• Collected data:
--------------------------------
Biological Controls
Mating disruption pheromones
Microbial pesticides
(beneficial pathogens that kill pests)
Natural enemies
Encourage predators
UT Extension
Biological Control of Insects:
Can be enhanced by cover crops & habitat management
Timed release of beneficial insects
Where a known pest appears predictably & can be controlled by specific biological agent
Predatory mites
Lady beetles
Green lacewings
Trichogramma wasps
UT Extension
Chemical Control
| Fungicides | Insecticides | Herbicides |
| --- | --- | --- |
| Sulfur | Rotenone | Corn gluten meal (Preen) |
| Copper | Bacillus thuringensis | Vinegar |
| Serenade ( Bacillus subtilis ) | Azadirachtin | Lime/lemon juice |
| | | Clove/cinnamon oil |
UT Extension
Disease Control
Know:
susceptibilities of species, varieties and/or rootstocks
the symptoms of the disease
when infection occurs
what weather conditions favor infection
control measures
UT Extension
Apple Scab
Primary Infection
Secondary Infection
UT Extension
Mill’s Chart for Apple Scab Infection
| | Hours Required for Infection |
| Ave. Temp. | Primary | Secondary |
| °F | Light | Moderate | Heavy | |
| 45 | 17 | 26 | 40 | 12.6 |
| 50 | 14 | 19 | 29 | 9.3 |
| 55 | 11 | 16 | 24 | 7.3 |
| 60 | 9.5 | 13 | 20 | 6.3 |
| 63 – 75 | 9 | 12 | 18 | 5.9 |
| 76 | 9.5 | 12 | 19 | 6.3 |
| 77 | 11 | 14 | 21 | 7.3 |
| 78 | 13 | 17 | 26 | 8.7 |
--------------------------------
Please give back the records exactly as written, beginning at the first line and including the line that holds "meal (Preen) |" as the last.

• Solution:
Biological Controls
Mating disruption pheromones
Microbial pesticides
(beneficial pathogens that kill pests)
Natural enemies
Encourage predators
UT Extension
Biological Control of Insects:
Can be enhanced by cover crops & habitat management
Timed release of beneficial insects
Where a known pest appears predictably & can be controlled by specific biological agent
Predatory mites
Lady beetles
Green lacewings
Trichogramma wasps
UT Extension
Chemical Control
| Fungicides | Insecticides | Herbicides |
| --- | --- | --- |
| Sulfur | Rotenone | Corn gluten meal (Preen) |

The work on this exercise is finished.